Moodle. Moodle (Modular Object-Oriented Dynamic Learning Environment) is a Course Management System. Simply put, Moodle can be utilized to design and deliver courses of instructiion. The target audience can range from thousands of students to just a handful of learners. The secret to this flexibility is the fact that Moodle can be installed on a Web server on the site or within the district where it is to be employed. Plug-ins and modules are available to enhance its value, allowing users to monitor student progress, collect and organize data and even set up learner forums. Because it is Web-based, Moodle allows educators to collaborate on course development. This collaboration can occur on a variety of levels, ranging from within a school or district to working with educators in other countries.

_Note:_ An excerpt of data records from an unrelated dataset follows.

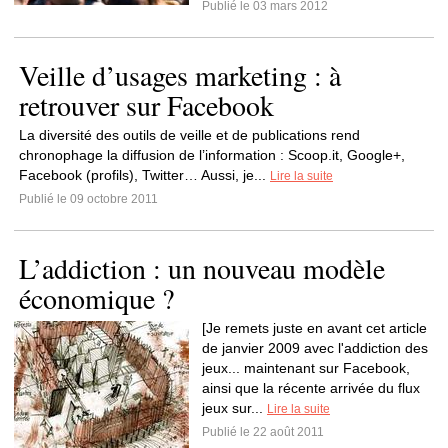
Publié le 03 mars 2012
Veille d’usages marketing : à
retrouver sur Facebook
La diversité des outils de veille et de publications rend
chronophage la diffusion de l’information : Scoop.it, Google+,
Facebook (profils), Twitter… Aussi, je...
Lire la suite
Publié le 09 octobre 2011
L’addiction : un nouveau modèle
économique ?
[Je remets juste en avant cet article
de janvier 2009 avec l'addiction des
jeux... maintenant sur Facebook,
ainsi que la récente arrivée du flux
jeux sur...
Lire la suite
Publié le 22 août 2011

Web site: https://moodle.org/
SchoolTool. SchoolTool is a Global Student Information System. Like Moodle, SchoolTool is Web-based, thus allowing multiple users to access data simultaneously. Districts can track faculty and student demographics. Additionally, a contact management tool is integrated to provide contact information for faculty, students and student parents or guardians. A gradebook is included so that faculty as well as students and their parents or guardians can track student performance. SchoolTool can be utlized to organize and administer assessments as well as reporting grades using the aforementioned contact tool. School-wide data can be collected and report cards generated. Web-based calendars can be created for schools, groups and even individuals. Finally, SchoolTool can be used to track and manage student interventions, which would prove useful to educators, parents/guardians and guidance counselors alike.

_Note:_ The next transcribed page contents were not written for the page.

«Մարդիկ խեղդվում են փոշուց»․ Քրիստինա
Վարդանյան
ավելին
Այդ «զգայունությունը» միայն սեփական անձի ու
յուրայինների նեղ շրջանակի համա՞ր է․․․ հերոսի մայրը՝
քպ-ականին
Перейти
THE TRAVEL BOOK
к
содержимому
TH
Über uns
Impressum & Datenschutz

Web site: http://www.schooltool.org/
FET. FET is Timetable Management software specifically designed for use in academic institutions of all levels. FET is Web-based and can be employed to organize academic activities ranging from college courses to individual workshops or seminars. Scheduling modules can be created for students in groups, subgroups and even individually. FET also provides a way to allocate specific rooms for specific times. To get an idea as to FET’s capacity for organizing instructional activities, look at these numbers:
- 6000 instructors
- 6000 subjects
- 6000 buildings
- 30,000 students
FET’s Web site states that these are default numbers and that FET can be modified to meet the need for larger numbers if desired.
Web site: http://lalescu.ro/liviu/fet/
Here I have presented three open source and FREE applications that can be readily deployed in your school or district. Arguably the only expense is time needed to learn the software and to train others. There are other applications available, but you have to take the time to do a little research to find them. Who knows? Your school or district just might be automated by next year.